4. Een zorgplicht verzaken ? opzet

A-G Vellinga (4 december 2012, nr. 10/04315, ECLI:NL:PHR:2012:BY2254) concludeerde al eerder dat ‘onder omstandigheden het bewust aanvaarden van een aanmerkelijke kans kan zijn gelegen in het achterwege laten van toezicht of onderzoek dat van de verdachte in de omstandigheden van het geval mocht worden verwacht’. Deze leer lijkt strenger dan de oordelen van de Belastingkamer van de Hoge Raad (vide HR 30 september 2011, nr. 10/01297, NTFR 2011/2323 en HR 31 mei 2013, nr. 12/01060, NTFR 2013/1219) waaruit kon worden geconcludeerd dat een schending van een zorgplicht van een adviseur niet (lichtvaardig) tot voorwaardelijke opzet kon leiden.
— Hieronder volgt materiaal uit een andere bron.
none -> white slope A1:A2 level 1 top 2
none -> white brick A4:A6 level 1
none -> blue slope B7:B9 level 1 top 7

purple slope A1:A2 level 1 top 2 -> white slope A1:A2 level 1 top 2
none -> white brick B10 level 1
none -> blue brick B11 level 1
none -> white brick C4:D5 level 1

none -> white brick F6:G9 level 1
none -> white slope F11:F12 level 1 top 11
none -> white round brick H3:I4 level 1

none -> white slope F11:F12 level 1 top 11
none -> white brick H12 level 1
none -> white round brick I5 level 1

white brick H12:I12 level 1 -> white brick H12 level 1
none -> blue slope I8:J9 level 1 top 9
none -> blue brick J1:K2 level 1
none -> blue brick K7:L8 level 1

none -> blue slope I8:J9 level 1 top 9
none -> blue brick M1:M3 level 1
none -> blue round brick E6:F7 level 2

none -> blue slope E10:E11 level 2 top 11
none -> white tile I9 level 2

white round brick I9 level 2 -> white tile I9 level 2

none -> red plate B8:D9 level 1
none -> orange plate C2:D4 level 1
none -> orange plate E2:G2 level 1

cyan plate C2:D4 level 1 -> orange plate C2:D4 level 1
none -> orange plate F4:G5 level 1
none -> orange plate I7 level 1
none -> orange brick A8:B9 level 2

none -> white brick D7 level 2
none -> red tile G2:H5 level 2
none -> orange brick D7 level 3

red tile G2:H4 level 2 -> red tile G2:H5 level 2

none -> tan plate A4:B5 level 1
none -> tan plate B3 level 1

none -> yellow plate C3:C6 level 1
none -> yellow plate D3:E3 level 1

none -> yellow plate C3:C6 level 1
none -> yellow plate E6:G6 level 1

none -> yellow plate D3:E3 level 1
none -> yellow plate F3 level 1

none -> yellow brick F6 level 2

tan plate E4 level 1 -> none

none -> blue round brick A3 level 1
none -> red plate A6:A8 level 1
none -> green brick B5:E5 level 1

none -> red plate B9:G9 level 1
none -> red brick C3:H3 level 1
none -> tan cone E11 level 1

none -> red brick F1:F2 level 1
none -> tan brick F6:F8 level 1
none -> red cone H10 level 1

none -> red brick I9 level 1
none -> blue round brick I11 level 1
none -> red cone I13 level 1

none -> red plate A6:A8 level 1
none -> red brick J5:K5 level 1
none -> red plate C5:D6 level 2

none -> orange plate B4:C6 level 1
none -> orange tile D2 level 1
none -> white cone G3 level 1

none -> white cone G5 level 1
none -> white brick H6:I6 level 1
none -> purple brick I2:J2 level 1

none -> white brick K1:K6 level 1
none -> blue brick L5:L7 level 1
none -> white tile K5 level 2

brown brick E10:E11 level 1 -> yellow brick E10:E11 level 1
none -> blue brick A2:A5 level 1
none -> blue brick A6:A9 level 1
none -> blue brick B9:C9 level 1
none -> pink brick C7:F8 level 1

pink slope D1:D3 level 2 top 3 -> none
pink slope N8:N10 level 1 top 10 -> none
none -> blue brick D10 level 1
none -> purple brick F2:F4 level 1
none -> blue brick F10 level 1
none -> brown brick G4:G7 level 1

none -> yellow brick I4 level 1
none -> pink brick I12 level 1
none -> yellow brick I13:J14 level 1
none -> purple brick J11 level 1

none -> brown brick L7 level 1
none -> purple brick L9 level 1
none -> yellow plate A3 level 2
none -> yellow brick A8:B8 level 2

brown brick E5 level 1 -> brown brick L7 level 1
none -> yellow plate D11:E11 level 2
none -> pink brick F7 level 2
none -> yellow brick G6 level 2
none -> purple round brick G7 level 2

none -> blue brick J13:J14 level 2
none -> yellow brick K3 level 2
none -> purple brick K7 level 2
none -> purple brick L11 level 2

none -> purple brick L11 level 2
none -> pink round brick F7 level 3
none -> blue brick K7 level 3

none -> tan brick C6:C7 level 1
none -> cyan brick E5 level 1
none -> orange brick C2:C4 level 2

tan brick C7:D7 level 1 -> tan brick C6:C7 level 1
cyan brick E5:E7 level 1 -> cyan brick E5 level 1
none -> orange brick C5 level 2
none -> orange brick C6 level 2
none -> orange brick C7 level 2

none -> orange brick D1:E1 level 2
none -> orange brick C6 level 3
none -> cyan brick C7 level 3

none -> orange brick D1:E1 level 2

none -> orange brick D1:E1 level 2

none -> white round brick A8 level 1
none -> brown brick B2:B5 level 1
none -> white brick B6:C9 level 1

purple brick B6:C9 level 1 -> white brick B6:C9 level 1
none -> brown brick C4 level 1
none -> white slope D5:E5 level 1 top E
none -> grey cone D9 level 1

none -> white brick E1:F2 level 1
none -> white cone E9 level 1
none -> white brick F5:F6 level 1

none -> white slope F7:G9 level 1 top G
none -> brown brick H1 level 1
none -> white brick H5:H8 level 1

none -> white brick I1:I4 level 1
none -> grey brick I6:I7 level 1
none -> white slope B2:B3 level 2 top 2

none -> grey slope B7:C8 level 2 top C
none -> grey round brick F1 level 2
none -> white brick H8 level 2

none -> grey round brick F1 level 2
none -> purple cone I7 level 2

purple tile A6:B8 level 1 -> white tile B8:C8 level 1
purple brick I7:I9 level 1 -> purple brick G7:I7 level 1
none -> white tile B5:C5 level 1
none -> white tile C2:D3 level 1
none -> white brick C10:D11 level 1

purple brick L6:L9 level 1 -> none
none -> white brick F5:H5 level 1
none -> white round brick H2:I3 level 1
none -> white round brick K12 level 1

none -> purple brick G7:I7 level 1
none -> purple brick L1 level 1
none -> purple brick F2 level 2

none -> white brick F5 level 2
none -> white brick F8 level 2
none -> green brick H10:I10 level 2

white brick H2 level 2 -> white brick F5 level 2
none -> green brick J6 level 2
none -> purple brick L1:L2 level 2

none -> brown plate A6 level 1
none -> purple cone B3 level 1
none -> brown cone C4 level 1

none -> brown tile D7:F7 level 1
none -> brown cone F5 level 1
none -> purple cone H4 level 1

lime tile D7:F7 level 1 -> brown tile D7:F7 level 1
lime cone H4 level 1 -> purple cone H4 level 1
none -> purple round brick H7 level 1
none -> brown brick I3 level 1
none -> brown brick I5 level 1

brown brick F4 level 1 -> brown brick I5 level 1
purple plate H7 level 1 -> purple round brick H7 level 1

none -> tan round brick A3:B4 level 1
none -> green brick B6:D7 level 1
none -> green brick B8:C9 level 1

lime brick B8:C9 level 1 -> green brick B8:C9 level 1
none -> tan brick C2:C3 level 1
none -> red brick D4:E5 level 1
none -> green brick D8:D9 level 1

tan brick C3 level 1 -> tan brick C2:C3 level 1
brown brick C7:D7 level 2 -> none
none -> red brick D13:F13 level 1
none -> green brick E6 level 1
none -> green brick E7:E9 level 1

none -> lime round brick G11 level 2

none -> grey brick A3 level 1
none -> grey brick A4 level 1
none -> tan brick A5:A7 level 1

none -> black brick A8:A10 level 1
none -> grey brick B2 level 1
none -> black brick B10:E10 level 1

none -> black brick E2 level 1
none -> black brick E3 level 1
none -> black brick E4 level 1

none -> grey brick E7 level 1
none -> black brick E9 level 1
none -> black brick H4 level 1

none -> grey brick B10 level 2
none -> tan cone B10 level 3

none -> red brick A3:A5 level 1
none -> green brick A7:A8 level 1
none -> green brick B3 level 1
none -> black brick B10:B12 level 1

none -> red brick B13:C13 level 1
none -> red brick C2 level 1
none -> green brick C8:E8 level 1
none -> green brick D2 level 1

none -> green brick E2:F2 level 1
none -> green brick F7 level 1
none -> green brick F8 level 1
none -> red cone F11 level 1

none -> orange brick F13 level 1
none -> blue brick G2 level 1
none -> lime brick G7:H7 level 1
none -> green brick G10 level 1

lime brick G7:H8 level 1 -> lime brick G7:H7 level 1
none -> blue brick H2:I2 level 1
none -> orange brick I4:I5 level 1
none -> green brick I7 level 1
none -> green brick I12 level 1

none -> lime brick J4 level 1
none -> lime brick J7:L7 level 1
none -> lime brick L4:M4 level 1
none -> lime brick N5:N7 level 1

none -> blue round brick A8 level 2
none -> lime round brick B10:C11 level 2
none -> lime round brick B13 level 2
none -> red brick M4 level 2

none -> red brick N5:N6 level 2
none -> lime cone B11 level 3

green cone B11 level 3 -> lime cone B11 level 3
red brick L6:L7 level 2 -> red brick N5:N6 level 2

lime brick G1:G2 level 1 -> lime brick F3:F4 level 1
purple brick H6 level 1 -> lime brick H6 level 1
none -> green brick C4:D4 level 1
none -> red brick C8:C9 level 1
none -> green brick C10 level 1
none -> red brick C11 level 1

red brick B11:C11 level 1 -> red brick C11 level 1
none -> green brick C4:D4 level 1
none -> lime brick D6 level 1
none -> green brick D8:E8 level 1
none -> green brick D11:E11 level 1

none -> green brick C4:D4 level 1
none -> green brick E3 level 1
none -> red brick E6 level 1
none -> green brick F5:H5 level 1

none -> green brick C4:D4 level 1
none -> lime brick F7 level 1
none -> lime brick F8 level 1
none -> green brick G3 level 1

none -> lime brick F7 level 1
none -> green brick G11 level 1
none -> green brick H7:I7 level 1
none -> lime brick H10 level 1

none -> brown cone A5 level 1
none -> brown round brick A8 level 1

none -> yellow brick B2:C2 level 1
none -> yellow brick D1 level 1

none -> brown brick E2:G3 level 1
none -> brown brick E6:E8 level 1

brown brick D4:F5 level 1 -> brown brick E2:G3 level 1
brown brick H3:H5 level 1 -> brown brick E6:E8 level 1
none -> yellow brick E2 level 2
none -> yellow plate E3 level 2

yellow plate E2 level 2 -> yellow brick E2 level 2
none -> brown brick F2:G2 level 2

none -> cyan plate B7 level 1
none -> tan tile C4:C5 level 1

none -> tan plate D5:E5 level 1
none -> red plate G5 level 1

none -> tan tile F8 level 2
Indien een adviseur dus geen (nader) onderzoek had gedaan naar de relevante feiten en daarenboven had verzaakt de toepasselijke rechtsregels in kaart te brengen, kon op grond daarvan volgens de Belastingkamer (nog) niet worden geconstateerd dat er sprake is van voorwaardelijke opzet.

In een recent arrest van de strafkamer (HR 17 mei 2016, nr. 15/03432, ECLI:NL:HR:2016:862) was de situatie aan de orde waarin een neuroloog had gehandeld in strijd met zorgvuldigheidseisen, protocollen en richtlijnen. In de cassatiemiddelen werd aangevoerd dat degene die welbewust in strijd met de professionele standaard handelt en niet ingrijpt waar dat medisch gezien wel van hem wordt verlangd, wordt geacht het gevolg te hebben aanvaard. De essentie van het cassatiemiddel was dat aan de verdachte vanuit zijn positie als vooraanstaand neuroloog hogere eisen gesteld moeten worden ten aanzien van zijn wetenschap en bewuste aanvaarding van de aanmerkelijke kans.

De Hoge Raad herhaalde zijn standaardarrest van 25 maart 2003, nr. 02664/01, ECLI:NL:HR:2003:AE9049 waarin hij overwoog dat van degene die weet heeft van de aanmerkelijke kans op het gevolg, maar die naar het oordeel van de rechter ervan is uitgegaan dat het gevolg niet zal intreden, wel kan worden gezegd dat hij met (grove) onachtzaamheid heeft gehandeld maar niet dat zijn opzet in voorwaardelijke vorm op dat gevolg gericht is geweest. Daarbij geeft de Hoge Raad nadrukkelijk aan dat dit toetsingskader niet anders is als de ‘verdachte heeft gehandeld in zijn hoedanigheid van neuroloog’. Voor het strafrecht is de vaststelling van opzet vaak het verschil tussen vrijspraak of een veroordeling. In de fiscale wetgeving is een vergrijpboete echter veelal ook mogelijk bij grove schuld. Uit voorstaande overweging kan worden afgeleid dat de positie van de ingeschakelde fiscale specialist met de kennis en kunde die hij heeft en het professionele kader waarin hij behoort te opereren een vergrijpboete voor grove schuld mogelijk lijkt te maken als desondanks een onjuiste aangifte werd gedaan. De geschonden zorgplicht zal echter slechts onder bijzondere omstandigheden tot voorwaardelijke opzet kunnen leiden.

Een boete wordt opgelegd om te bestraffen, om leed toe te voegen. Als die echter onterecht wordt opgelegd, is het leed niet te overzien.